L'Istituto Italiano di Tecnologia di Genova, insieme all'Università di Pisa e all'Istituto Maugeri di Milano, ha presentato Alter-Ego. Questo robot umanoide di 120 cm è progettato per assistere pazienti con sclerosi laterale amiotrofica. Dotato di ruote e mani robotiche morbide, può essere controllato da medici a distanza o funzionare in modo autonomo per guidare, informare e accompagnare i pazienti sia in ospedale che a casa.
Telepresenza e autonomia per la cura quotidiana 🤖
Alter-Ego integra un sistema di telepresenza che consente ai medici di intervenire a distanza, e una modalità autonoma o semi-autonoma per compiti come somministrare scale di valutazione o fornire informazioni di base.

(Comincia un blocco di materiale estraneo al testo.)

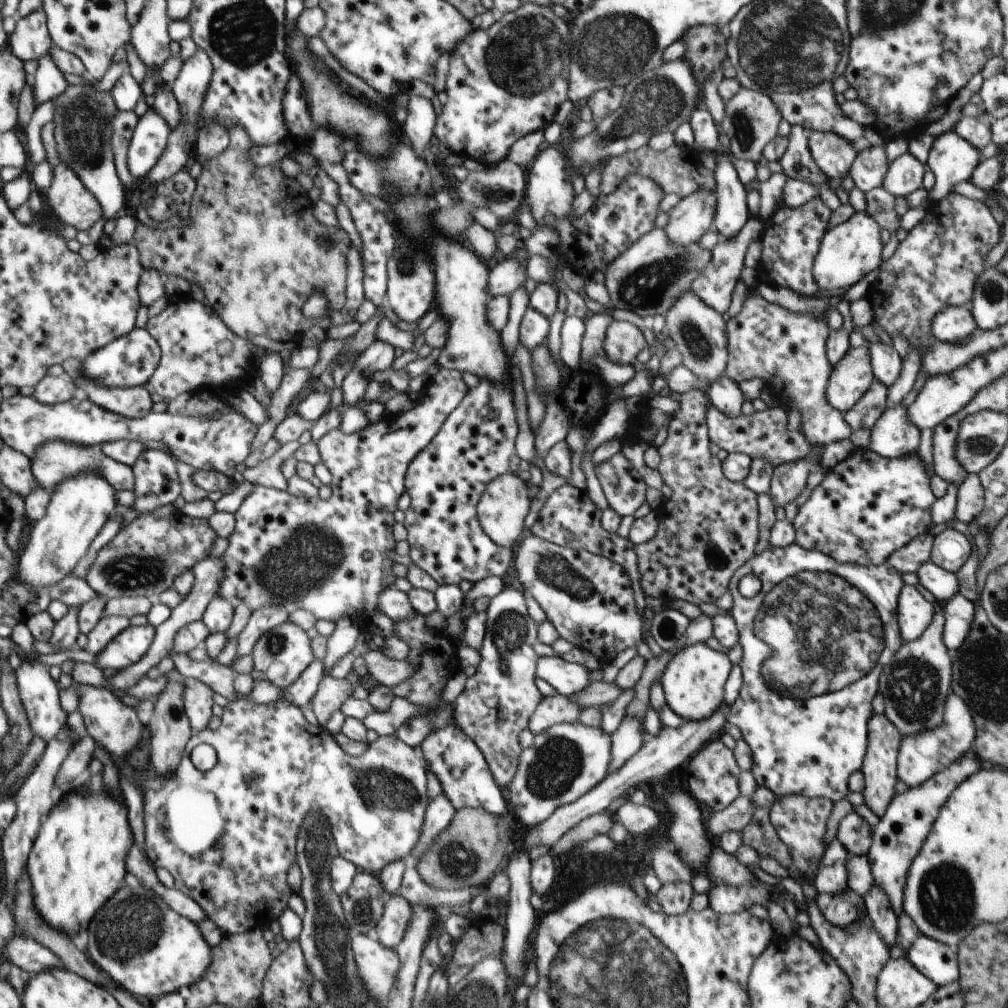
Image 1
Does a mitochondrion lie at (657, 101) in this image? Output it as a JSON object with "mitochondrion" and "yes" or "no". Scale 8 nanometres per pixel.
{"mitochondrion":"yes"}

Le sue mani robotiche morbide e le dimensioni ridotte facilitano l'interazione in spazi ristretti. Il progetto è stato sviluppato con la collaborazione diretta di medici, terapisti, infermieri e pazienti fin dalla fase iniziale, garantendo che le funzioni rispondano a esigenze reali dell'ambiente clinico e domestico.
Il collega d'ufficio che non chiede caffè né ferie 😄
Con 120 cm di altezza, Alter-Ego è più basso della media, ma promette di non lamentarsi dell'aria condizionata né chiedere un aumento di stipendio. Certo, se speri che ti racconti una barzelletta in sala d'attesa, è meglio non farti illusioni: il suo umorismo è più robotico di quello di un assistente vocale. Almeno non ti interromperà con meme di gatti mentre cerchi di spiegargli i tuoi sintomi.